Note that “Proto-Ñyqy” is the usual and most widely accepted spelling of the name of the language and culture, but other spellings are accepted such as “Proto Ñy Qy”, “Proto Ñy Ħy”, “Proto Ḿy Qy”, or “Proto Ḿy Ħy”, each with their equivalent with one word only after the “Proto” part. As we’ll see later in Phonology: Consonants, the actual pronunciation of consonants is extremely uncertain, and each one of these orthographies are based on one of the possible pronunciations of the term *ñyqy. In this book, we’ll use the so called “coronal-only” orthography, unless mentionned otherwise. Some people also have the very bad habit of dubbing this language and culture as simply “Ñyqy” (or one of its variants), but this is very wrong, as the term “Ñyqy” designates the whole familiy of languages and cultures that come from the Proto-Ñyqy people. The Tiltinian languages are as much Tiltinian as they are Ñyqy languages, but that does not mean they are the same as the Proto-Ñyqy language, even if they are relatively close in terms of time. When speaking about something that is “Ñyqy”, we are generally speaking about daughter languages and cultures and not about the Proto-Ñyqy language and culture itself.

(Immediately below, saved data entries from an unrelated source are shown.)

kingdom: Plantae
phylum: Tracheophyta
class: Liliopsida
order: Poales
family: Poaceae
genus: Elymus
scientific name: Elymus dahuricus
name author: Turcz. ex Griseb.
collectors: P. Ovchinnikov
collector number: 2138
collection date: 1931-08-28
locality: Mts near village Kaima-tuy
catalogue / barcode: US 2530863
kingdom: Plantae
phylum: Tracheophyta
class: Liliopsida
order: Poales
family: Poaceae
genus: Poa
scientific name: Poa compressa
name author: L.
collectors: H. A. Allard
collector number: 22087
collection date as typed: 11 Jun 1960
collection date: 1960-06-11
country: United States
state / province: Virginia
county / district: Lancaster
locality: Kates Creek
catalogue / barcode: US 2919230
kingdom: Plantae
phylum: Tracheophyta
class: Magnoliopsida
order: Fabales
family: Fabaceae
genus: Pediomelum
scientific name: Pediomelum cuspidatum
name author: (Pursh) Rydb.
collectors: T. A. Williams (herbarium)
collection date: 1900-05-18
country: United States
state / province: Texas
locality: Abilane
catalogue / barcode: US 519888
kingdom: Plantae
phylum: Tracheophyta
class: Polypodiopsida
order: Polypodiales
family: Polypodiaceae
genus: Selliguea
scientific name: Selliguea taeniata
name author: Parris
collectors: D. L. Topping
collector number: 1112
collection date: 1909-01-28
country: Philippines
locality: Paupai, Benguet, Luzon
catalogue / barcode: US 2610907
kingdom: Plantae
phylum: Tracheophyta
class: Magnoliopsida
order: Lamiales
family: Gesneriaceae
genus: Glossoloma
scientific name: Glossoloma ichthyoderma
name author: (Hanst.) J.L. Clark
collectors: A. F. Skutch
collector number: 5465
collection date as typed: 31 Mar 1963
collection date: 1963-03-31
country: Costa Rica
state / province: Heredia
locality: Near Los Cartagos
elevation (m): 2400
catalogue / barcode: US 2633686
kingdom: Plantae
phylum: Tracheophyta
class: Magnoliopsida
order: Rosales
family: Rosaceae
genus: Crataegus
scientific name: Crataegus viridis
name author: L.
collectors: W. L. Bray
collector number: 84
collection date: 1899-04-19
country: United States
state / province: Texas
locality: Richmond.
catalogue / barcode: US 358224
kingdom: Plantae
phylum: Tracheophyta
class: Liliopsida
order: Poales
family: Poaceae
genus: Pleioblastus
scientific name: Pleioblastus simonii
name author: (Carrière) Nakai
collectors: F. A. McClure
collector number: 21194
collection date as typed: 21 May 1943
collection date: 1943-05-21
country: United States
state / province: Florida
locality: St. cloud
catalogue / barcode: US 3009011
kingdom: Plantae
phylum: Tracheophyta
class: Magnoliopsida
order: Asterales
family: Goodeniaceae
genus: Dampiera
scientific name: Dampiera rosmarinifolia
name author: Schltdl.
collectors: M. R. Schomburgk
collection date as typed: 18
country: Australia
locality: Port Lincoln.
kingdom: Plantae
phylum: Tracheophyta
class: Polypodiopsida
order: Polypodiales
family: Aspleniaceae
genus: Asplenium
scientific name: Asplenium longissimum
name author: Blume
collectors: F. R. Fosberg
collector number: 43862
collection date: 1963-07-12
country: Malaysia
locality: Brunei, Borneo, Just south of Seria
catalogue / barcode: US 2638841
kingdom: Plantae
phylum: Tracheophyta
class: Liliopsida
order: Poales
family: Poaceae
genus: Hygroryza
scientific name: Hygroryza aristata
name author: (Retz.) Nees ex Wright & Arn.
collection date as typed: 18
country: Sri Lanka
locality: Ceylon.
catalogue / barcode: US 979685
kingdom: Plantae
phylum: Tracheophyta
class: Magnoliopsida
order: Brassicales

Note also we usually write this language with groups of morphemes, such as a noun group, as one word like we do with *ñyqy. However, when needed we might separate the morphemes by a dash, such as in *ñy-qy.
Reconstructing the Culture Associated to the Language
While the comparative method described in Principles of Historical Linguistics work on languages, we also have good reasons to believe they also work of culture: if elements of different cultures that share a language from the same family also share similar cultural elements, we have good reasons to believe these elements were inherited from an earlier stage of a common culture. This is an entire field of research in its own right, of course, but linguistics also come in handy when trying to figure out the culture of the Ñyqy people: the presence of certain words can indicate the presence of what they meant, while the impossibility of recreating a word at this stage of the language might indicate it only appeared in later stages of its evolution, and it only influenced parts of the decendents of the culture and language. For instance, the lack of word for “honey” in Proto-Ñyqy but the ability to reconstruct a separate word for both the northern and southern branches strongly suggests both branches discovered honey only after the Proto-Ñyqy language split up into different languages, and its people in different groups, while the easy reconstruction of *mygú signifying monkey strongly suggests both branches knew about this animal well before these two groups split up. More on their culture in Culture and People.